Please copy exactly the lines from the first in the records through the line that contains "X474951Y1718701D1*", but not the pictures.

---- EXTRACTED RECORDS

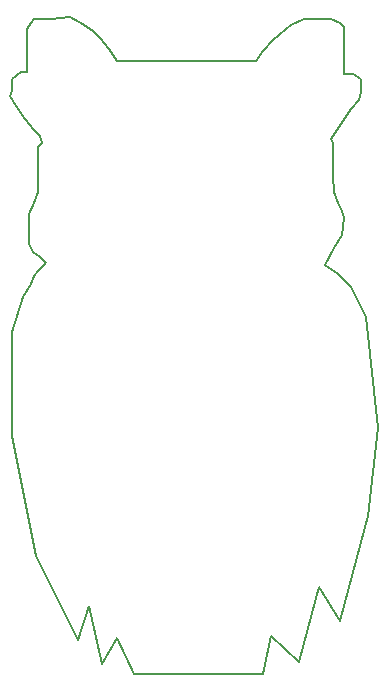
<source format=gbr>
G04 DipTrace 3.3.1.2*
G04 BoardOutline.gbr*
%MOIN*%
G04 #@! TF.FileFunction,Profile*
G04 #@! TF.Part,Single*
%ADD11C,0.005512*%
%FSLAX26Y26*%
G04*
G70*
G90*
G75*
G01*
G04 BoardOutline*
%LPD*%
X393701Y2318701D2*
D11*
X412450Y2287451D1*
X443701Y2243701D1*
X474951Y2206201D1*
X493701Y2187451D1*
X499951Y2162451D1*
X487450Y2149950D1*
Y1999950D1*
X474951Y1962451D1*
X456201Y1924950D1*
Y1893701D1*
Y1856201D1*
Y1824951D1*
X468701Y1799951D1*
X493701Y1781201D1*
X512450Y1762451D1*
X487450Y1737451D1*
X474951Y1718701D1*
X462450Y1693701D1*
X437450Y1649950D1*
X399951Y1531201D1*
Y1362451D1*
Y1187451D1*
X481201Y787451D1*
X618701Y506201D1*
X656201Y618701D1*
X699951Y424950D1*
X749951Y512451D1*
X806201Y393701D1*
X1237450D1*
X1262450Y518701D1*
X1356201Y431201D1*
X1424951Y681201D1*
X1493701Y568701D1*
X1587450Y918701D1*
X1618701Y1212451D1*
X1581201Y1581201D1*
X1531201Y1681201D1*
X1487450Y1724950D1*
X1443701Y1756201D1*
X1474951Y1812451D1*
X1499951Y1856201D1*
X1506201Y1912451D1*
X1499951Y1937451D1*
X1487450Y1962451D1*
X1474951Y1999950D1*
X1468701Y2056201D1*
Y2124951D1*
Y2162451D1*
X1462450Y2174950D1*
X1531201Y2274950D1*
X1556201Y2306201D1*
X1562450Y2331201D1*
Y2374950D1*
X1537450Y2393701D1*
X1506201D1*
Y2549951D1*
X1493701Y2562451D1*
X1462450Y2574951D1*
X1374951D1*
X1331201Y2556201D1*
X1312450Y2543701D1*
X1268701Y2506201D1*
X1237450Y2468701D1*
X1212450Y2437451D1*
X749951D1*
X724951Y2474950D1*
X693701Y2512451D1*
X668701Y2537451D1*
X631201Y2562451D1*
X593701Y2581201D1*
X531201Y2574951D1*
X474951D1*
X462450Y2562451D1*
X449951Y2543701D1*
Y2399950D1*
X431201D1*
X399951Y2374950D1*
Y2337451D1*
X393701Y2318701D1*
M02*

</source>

--------

> _RESULT FOR THIS EXERCISE_
<source format=gbr>
G04 DipTrace 3.3.1.2*
G04 BoardOutline.gbr*
%MOIN*%
G04 #@! TF.FileFunction,Profile*
G04 #@! TF.Part,Single*
%ADD11C,0.005512*%
%FSLAX26Y26*%
G04*
G70*
G90*
G75*
G01*
G04 BoardOutline*
%LPD*%
X393701Y2318701D2*
D11*
X412450Y2287451D1*
X443701Y2243701D1*
X474951Y2206201D1*
X493701Y2187451D1*
X499951Y2162451D1*
X487450Y2149950D1*
Y1999950D1*
X474951Y1962451D1*
X456201Y1924950D1*
Y1893701D1*
Y1856201D1*
Y1824951D1*
X468701Y1799951D1*
X493701Y1781201D1*
X512450Y1762451D1*
X487450Y1737451D1*
X474951Y1718701D1*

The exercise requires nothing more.